On the Trek bike, the same model he rode at the 2005 Tour, Armstrong fiddled with everything -- the bars, the seat, the pedals. Off the bike, Armstrong was chatty.

The subject of Linus Gerdemann came up. Last week, Gerdemann, a 26-year-old German cyclist, called Armstrong's return a bad thing.

"This is not positive for the credibility of cycling," Gerdemann said. "But there's nothing anyone can do about it."

He was underscoring comments made by German media executives in September when ARD, a large German television network, announced it would not televise major cycling events because of continued doping scandals.

"For us, Armstrong is a piece of the past we don't want to see again," Rolf-Dieter Ganz said in the Die Welt newspaper. "The future belongs to young riders, certainly not to Armstrong's generation."

"I don't even know who that is," Armstrong said. "I am older. I am part of the older generation. I've been around a long time and I don't know who the hell Linus Gerdemann is, but when I rolled up to the line in 1992 I started winning races and when I roll up in 2009 I'm going to be winning races. And so he better hope he doesn't get in a breakaway with me because I've got a good hard drive."

The double meaning was that Armstrong's hard drive is both his memory and his cycling engine and it is that fire Carmichael said was driving this comeback.

"In basic terms," Carmichael said, "he's a killer and he wants to kill."

As for the doping suspicions, Gerdemann is not alone. Although Armstrong never failed a doping test while setting cycling records, Tour de France officials and European media constantly confronted Armstrong with accusations of doping.

And in the three years that Armstrong has been away from professional cycling, many of his rivals have retired (Jan Ullrich, Alexandre Vinokourov) because of failed drug tests or served doping suspensions (Ivan Basso).

But Armstrong said Tuesday that it is not a doping cloud that causes tension between him and the Tour de France.

"I watch sports every weekend," said Armstrong, who is an Austin native and noted Texas football fan. "I watched Texas play at Texas Tech and the Tech fans hated, hated Texas, hated them. And I hated football after that game.

"This relationship between me and France, this is not what the media likes to play up, all this suspicion around doping. That suspicion exists in cycling in general.

"It's very personal, I think, because of the way I race the Tour. Even what's going on today, the methodical approach, the robotic approach to racing, not showing any emotion, not showing pain and suffering or ease, not showing anything, is not a popular style of racing in France.

"To them panache is the guy who suffers, who's swinging all over his bike and is about to fall off. I never found that an effective way to try and win."

The very complicated relationship between Armstrong and the Tour de France is exactly why Carmichael believes Armstrong will be on the starting line July 4 in Monaco.
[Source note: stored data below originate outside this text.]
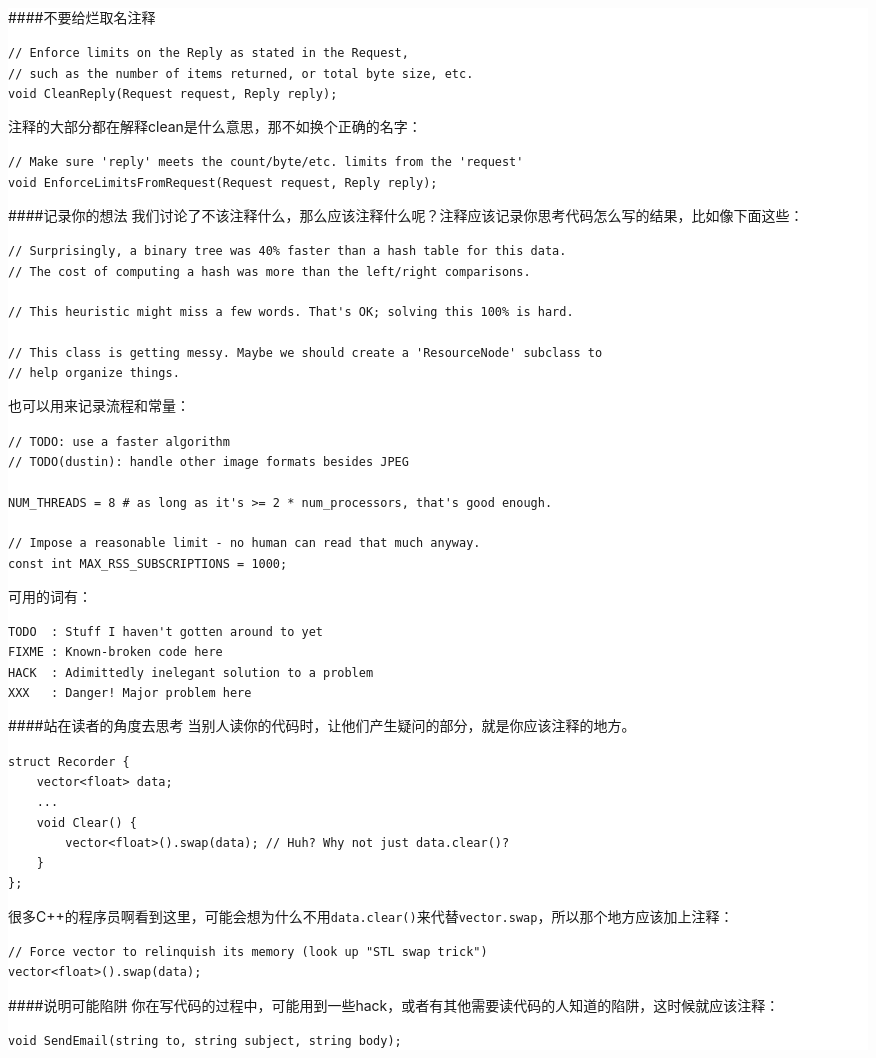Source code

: ####不要给烂取名注释

    // Enforce limits on the Reply as stated in the Request,
    // such as the number of items returned, or total byte size, etc.
    void CleanReply(Request request, Reply reply);

注释的大部分都在解释clean是什么意思，那不如换个正确的名字：

    // Make sure 'reply' meets the count/byte/etc. limits from the 'request'
    void EnforceLimitsFromRequest(Request request, Reply reply);

####记录你的想法
我们讨论了不该注释什么，那么应该注释什么呢？注释应该记录你思考代码怎么写的结果，比如像下面这些：

    // Surprisingly, a binary tree was 40% faster than a hash table for this data.
    // The cost of computing a hash was more than the left/right comparisons.

    // This heuristic might miss a few words. That's OK; solving this 100% is hard.

    // This class is getting messy. Maybe we should create a 'ResourceNode' subclass to
    // help organize things.

也可以用来记录流程和常量：

    // TODO: use a faster algorithm
    // TODO(dustin): handle other image formats besides JPEG

    NUM_THREADS = 8 # as long as it's >= 2 * num_processors, that's good enough.

    // Impose a reasonable limit - no human can read that much anyway.
    const int MAX_RSS_SUBSCRIPTIONS = 1000;

可用的词有：

    TODO  : Stuff I haven't gotten around to yet
    FIXME : Known-broken code here
    HACK  : Adimittedly inelegant solution to a problem
    XXX   : Danger! Major problem here

####站在读者的角度去思考
当别人读你的代码时，让他们产生疑问的部分，就是你应该注释的地方。

    struct Recorder {
        vector<float> data;
        ...
        void Clear() {
            vector<float>().swap(data); // Huh? Why not just data.clear()?
        }
    };

很多C++的程序员啊看到这里，可能会想为什么不用`data.clear()`来代替`vector.swap`，所以那个地方应该加上注释：

    // Force vector to relinquish its memory (look up "STL swap trick")
    vector<float>().swap(data);

####说明可能陷阱
你在写代码的过程中，可能用到一些hack，或者有其他需要读代码的人知道的陷阱，这时候就应该注释：

    void SendEmail(string to, string subject, string body);
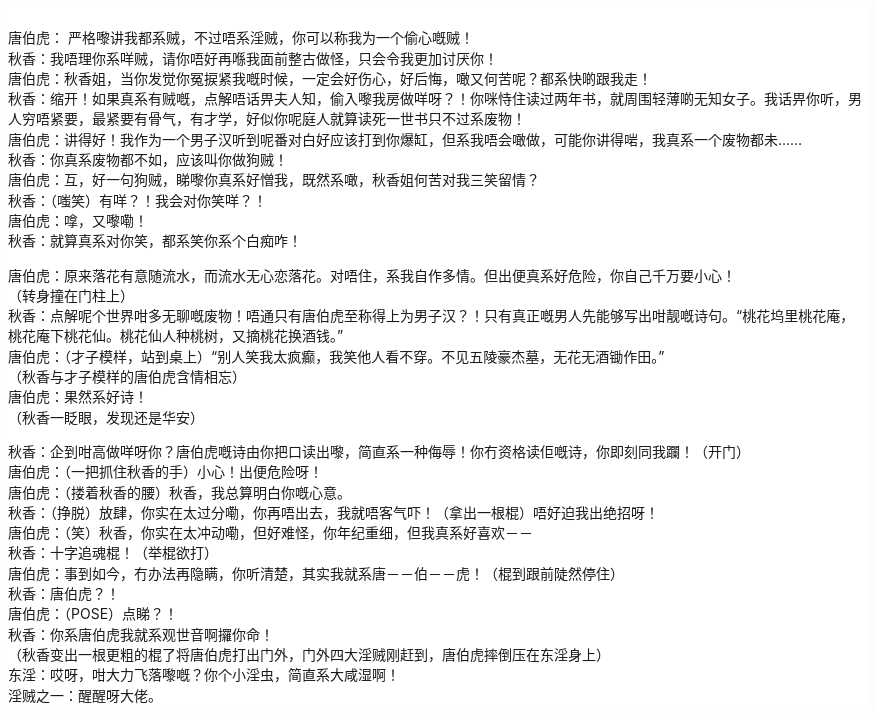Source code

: \
唐伯虎： 严格嚟讲我都系贼，不过唔系淫贼，你可以称我为一个偷心嘅贼！
\
秋香：我唔理你系咩贼，请你唔好再喺我面前整古做怪，只会令我更加讨厌你！
\
唐伯虎：秋香姐，当你发觉你冤捩紧我嘅时候，一定会好伤心，好后悔，噉又何苦呢？都系快啲跟我走！
\
秋香：缩开！如果真系有贼嘅，点解唔话畀夫人知，偷入嚟我房做咩呀？！你咪恃住读过两年书，就周围轻薄啲无知女子。我话畀你听，男人穷唔紧要，最紧要有骨气，有才学，好似你呢庭人就算读死一世书只不过系废物！
\
唐伯虎：讲得好！我作为一个男子汉听到呢番对白好应该打到你爆缸，但系我唔会噉做，可能你讲得啱，我真系一个废物都未……
\
秋香：你真系废物都不如，应该叫你做狗贼！
\
唐伯虎：互，好一句狗贼，睇嚟你真系好憎我，既然系噉，秋香姐何苦对我三笑留情？
\
秋香：（嗤笑）有咩？！我会对你笑咩？！
\
唐伯虎：嗱，又嚟嘞！
\
秋香：就算真系对你笑，都系笑你系个白痴咋！

唐伯虎：原来落花有意随流水，而流水无心恋落花。对唔住，系我自作多情。但出便真系好危险，你自己千万要小心！
\
（转身撞在门柱上）
\
秋香：点解呢个世界咁多无聊嘅废物！唔通只有唐伯虎至称得上为男子汉？！只有真正嘅男人先能够写出咁靓嘅诗句。“桃花坞里桃花庵，桃花庵下桃花仙。桃花仙人种桃树，又摘桃花换酒钱。”
\
唐伯虎：（才子模样，站到桌上）“别人笑我太疯癫，我笑他人看不穿。不见五陵豪杰墓，无花无酒锄作田。”
\
（秋香与才子模样的唐伯虎含情相忘）
\
唐伯虎：果然系好诗！
\
（秋香一眨眼，发现还是华安）

秋香：企到咁高做咩呀你？唐伯虎嘅诗由你把口读出嚟，简直系一种侮辱！你冇资格读佢嘅诗，你即刻同我躝！（开门）
\
唐伯虎：（一把抓住秋香的手）小心！出便危险呀！
\
唐伯虎：（搂着秋香的腰）秋香，我总算明白你嘅心意。
\
秋香：（挣脱）放肆，你实在太过分嘞，你再唔出去，我就唔客气吓！（拿出一根棍）唔好迫我出绝招呀！
\
唐伯虎：（笑）秋香，你实在太冲动嘞，但好难怪，你年纪重细，但我真系好喜欢－－
\
秋香：十字追魂棍！（举棍欲打）
\
唐伯虎：事到如今，冇办法再隐瞒，你听清楚，其实我就系唐－－伯－－虎！（棍到跟前陡然停住）
\
秋香：唐伯虎？！
\
唐伯虎：（POSE）点睇？！
\
秋香：你系唐伯虎我就系观世音啊攞你命！
\
（秋香变出一根更粗的棍了将唐伯虎打出门外，门外四大淫贼刚赶到，唐伯虎摔倒压在东淫身上）
\
东淫：哎呀，咁大力飞落嚟嘅？你个小淫虫，简直系大咸湿啊！
\
淫贼之一：醒醒呀大佬。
"I think it would be a shame if Lance didn't ride," Carmichael said. "For the Tour not to have Lance would be a disservice to the fans, to the event, to the history of the sport of cycling and to Lance.

"Lance Armstrong has done a lot for the Tour de France and obviously it's a symbiotic relationship because the Tour de France has done a lot for Lance. To not have him back at the Tour would just be ridiculous."